─── Text extract

I am all for the “no more phone calls for bad behavior.” The parents of students with bad behavior that usually warrants a phone call can become jaded to these calls over the years. They might go through the same conversation over and over again about how they are going to help improve their child’s behavior. A refreshing, positive phone call home can reinforce the positive behaviors the student exhibited in the class while showing the parent that not all communication about their child will be negative. This can lead to a stronger parent-teacher relationship that will ultimately be best for the student.


I have also utilized a “secret sign” with students that signals a behavior needs to be stopped. Many students, including some students on the autism spectrum, can certainly benefit from this type of signal when a behavior needs to be stopped. Using this technique will help stop the behavior before it escalates while not bringing much or any attention to it for the rest of the classroom. Perhaps the action or behavior might be embarrassing or very inappropriate rather than just attention seeking. Halting the action as early as possible with a pre-set silent signal with your student can alleviate any further distraction and problems for your classroom.

Thanks so much for reading, Christopher, and for sharing your own experiences with me!

A healthy classroom needs to be developed to tackle such situations. Perceiving the children mind can be a tough task but it's more important when it comes to tackling the challenging ones. Ac Christopher said, Secret signs is one of the best ways to this, such techniques actually seem to work and i agree to his experiences as well Thanks Chris!!

I find it best to really get to know students that are misbehaving.  They have stories that are often so bad that I often admire them despite their misbehavior.  Get to know them better, respect them and they will respect you back.  Despite what they say....everyone wants their teacher to like them!

Well put, Carolyn. Thanks for sharing!

──────

*Your tasks:*
a) Retype the entries below word for word, from the line containing "country: Costa Rica" through the final line of the entries, both included.
b) Continue the comment thread on handling student misbehavior from the point where it stops.

─── Supplied records

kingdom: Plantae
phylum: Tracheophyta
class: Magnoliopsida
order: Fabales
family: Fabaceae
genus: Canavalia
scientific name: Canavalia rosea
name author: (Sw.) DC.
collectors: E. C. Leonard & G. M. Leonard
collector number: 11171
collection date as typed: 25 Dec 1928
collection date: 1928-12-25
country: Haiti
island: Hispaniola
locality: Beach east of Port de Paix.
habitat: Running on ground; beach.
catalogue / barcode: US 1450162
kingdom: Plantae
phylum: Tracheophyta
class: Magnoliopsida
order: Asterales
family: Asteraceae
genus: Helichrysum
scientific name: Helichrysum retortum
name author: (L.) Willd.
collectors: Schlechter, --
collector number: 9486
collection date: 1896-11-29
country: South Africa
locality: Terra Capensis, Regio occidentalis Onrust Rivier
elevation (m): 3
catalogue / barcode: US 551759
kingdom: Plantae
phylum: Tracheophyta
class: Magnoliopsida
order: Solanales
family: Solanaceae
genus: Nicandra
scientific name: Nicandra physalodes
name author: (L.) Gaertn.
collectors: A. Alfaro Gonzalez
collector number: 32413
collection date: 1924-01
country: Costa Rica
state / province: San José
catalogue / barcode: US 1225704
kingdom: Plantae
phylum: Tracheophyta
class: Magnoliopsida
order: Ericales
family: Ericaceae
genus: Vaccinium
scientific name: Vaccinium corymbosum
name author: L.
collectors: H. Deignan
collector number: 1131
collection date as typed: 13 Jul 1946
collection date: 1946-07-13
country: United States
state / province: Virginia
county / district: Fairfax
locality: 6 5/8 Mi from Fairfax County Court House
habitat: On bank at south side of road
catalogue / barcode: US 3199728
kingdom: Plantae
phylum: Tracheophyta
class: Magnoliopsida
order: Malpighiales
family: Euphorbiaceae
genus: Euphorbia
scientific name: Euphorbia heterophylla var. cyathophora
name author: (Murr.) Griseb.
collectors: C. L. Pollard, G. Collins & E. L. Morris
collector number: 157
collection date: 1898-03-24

──────

*Exercise answers:*
a)
country: Costa Rica
state / province: San José
catalogue / barcode: US 1225704
kingdom: Plantae
phylum: Tracheophyta
class: Magnoliopsida
order: Ericales
family: Ericaceae
genus: Vaccinium
scientific name: Vaccinium corymbosum
name author: L.
collectors: H. Deignan
collector number: 1131
collection date as typed: 13 Jul 1946
collection date: 1946-07-13
country: United States
state / province: Virginia
county / district: Fairfax
locality: 6 5/8 Mi from Fairfax County Court House
habitat: On bank at south side of road
catalogue / barcode: US 3199728
kingdom: Plantae
phylum: Tracheophyta
class: Magnoliopsida
order: Malpighiales
family: Euphorbiaceae
genus: Euphorbia
scientific name: Euphorbia heterophylla var. cyathophora
name author: (Murr.) Griseb.
collectors: C. L. Pollard, G. Collins & E. L. Morris
collector number: 157
collection date: 1898-03-24

b)
This was a really helpful post! I had never thought of creating a secret sign to use with a student. I know that it is never fun to be disciplined in front of the whole class so it would be nice to have a more subtle way of telling the students to stop. I also love the idea of regular student reflections. They will have the ability to set goals for themselves and follow through with them. This will help them to become more self aware not just in the classroom! I wanted to add a little bit to the "No more calls about bad behavior" along with calling for disruptive students, teachers should call home simply to brag for the students who are doing great in class! Can you imagine as a parent getting a call from the school just to talk about how awesome your kiddo is! :)

Thank you so much for reading and taking the time to comment, Caitlin! I'm really glad you found this helpful.

No more phone calls about bad behavior
Instead of calling the parents of a student who was not behaving well, Ferlazzo suggests telling disruptive students that you will not be calling their parents—at least not that day.

Instead, let them know that the phone call will wait until the following week so that you can report all the good things they’ve done and how they’ve improved in the last week.

I love this idea!  Although the immediacy of punishment is important in decreasing future disruptive behaviors, this approach gives the student motivation to change the behaviors instead of relying only on punishment, which is less effective than positive & negative reinforcement and also leads to numerous pernicious side-effects, like increased aggression.

I am going to do my student teaching next semester and I feel that you had a lot of great ideas. I like the "no more phone calls for bad behavior." Since I am in going for a secondary education in mathematics, I feel that students need to respect the teacher and more importantly the other students in the room. I know that a phone call home would not due much for students who don't care, but I feel that is a small portion of the class. I have see teacher do a phone call home to let their parents know how well their students have done or behave in their class. My parents received a phone call like this with my sister last year. My parents felt very proud of her that she was the only student who received an A on the test.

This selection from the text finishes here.